▶ Passage provided:
Personal information
- Full name: Princess Maicah Larroza
- Nationality: Filipino
- Born: May 19, 2001 (age 25)
- Hometown: Bacolod
- Height: 1.61 m (5 ft 3 in)
- College / University: De La Salle University (2021–2024)

Volleyball information
- Position: Outside Hitter, Universal
- Current club: Farm Fresh Foxies
- Number: 10

Career
| Years | Teams |
| 2024–present | Farm Fresh Foxies |

= Maicah Larroza =

Filipino volleyball player

Princess Maicah Larroza (born May 19, 2001) is a Filipino professional volleyball player. She was a champion in both the University Athletic Association of the Philippines (UAAP) high school and collegiate ranks before playing for the Farm Fresh Foxies in the Premier Volleyball League (PVL).

==Early life==
Growing up with her mother and volleyball coach-father, Larroza attended school in Bacolod City and represented the Negrenses in Western Visayas delegations for volleyball regionally and nationally (Palarong Pambansa).

==Career==
===High school===
Larroza was part of the champion team NU-Nazareth Lady Bullpups in UAAP girls' volleyball.

▶ Given information:

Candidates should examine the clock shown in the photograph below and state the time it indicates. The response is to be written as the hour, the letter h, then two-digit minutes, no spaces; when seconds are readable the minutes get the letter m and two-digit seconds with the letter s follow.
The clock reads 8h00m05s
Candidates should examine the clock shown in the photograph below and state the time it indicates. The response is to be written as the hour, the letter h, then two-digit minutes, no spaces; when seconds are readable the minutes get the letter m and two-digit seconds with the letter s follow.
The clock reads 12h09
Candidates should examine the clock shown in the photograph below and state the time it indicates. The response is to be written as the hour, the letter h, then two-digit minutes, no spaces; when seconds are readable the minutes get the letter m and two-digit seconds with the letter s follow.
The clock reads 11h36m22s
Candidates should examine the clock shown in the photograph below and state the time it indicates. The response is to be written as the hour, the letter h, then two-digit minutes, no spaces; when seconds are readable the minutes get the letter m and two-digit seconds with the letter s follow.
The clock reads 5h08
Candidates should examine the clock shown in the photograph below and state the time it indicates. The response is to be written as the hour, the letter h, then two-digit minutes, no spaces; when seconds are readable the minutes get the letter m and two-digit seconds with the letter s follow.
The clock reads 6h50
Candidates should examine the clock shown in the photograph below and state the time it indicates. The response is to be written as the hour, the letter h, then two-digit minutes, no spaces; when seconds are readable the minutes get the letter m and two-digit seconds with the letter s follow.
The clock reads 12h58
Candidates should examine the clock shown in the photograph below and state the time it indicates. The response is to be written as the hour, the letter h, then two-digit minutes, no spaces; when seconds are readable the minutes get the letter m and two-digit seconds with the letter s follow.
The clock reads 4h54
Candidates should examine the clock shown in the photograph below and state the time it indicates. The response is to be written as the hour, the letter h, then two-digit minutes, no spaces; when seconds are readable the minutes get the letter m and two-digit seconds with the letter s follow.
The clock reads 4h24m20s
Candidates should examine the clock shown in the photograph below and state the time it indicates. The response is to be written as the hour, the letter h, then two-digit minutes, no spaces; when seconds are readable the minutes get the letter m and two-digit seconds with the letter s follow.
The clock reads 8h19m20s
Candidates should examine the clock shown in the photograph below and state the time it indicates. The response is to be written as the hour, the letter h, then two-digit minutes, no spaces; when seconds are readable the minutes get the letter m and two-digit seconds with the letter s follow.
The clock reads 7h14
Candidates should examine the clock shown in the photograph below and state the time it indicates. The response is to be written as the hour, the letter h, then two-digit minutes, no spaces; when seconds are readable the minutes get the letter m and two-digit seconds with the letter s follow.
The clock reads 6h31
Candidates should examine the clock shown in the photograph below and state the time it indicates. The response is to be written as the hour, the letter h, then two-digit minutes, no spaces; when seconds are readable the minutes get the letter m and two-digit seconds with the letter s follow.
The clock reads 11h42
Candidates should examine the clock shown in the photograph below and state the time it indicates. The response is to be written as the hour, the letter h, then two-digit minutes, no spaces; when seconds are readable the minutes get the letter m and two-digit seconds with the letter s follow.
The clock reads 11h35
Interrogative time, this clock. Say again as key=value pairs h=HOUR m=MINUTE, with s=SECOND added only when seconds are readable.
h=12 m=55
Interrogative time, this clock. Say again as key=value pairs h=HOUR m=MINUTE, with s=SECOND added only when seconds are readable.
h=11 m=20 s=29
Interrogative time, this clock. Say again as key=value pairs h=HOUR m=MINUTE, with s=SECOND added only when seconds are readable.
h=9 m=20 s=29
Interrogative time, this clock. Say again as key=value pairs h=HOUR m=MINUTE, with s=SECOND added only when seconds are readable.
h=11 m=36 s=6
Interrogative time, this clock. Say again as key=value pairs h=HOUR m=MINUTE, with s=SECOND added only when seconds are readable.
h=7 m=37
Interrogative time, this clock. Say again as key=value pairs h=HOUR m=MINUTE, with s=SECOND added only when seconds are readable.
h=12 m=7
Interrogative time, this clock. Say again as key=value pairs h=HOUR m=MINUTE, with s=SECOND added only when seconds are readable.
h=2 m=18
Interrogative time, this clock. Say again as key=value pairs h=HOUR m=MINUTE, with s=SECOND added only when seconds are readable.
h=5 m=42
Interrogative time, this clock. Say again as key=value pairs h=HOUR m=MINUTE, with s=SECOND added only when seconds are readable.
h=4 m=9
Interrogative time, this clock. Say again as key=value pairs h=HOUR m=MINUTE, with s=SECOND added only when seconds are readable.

▶ What you need to do:
Pick up the biography of volleyball player Maicah Larroza above from its last sentence and carry it forward.

▶ In response:
===College===
Larroza won another championship in the collegiate division, popularized by her being a "magic bunot" (sub). It was because her DLSU Lady Spikers needed to win three straight sets and they did with coach Ramil de Jesus' tactical substitution of utilizing her off the bench, erasing the commanding 0–2 lead of the NU Lady Bulldogs and giving La Salle its 12th title in the UAAP women's volleyball on May 16, 2023.

===Club career===

Larroza was picked 4th overall by Farm Fresh in the 2024 PVL Draft.

The Foxies defeated the Akari Chargers for their first All-Filipino Conference win behind the heroics of Trisha Tubu, Louie Romero, and Larroza on November 30, 2024.

==Awards==

===Collegiate team===
- UAAP Season 86 volleyball tournaments – bronze, with DLSU Lady Spikers (2024)
- UAAP Season 85 volleyball tournaments – gold, with DLSU Lady Spikers (2023)
- Shakey's Super League Pre-season Championship - gold, with DLSU Lady Spikers (2023)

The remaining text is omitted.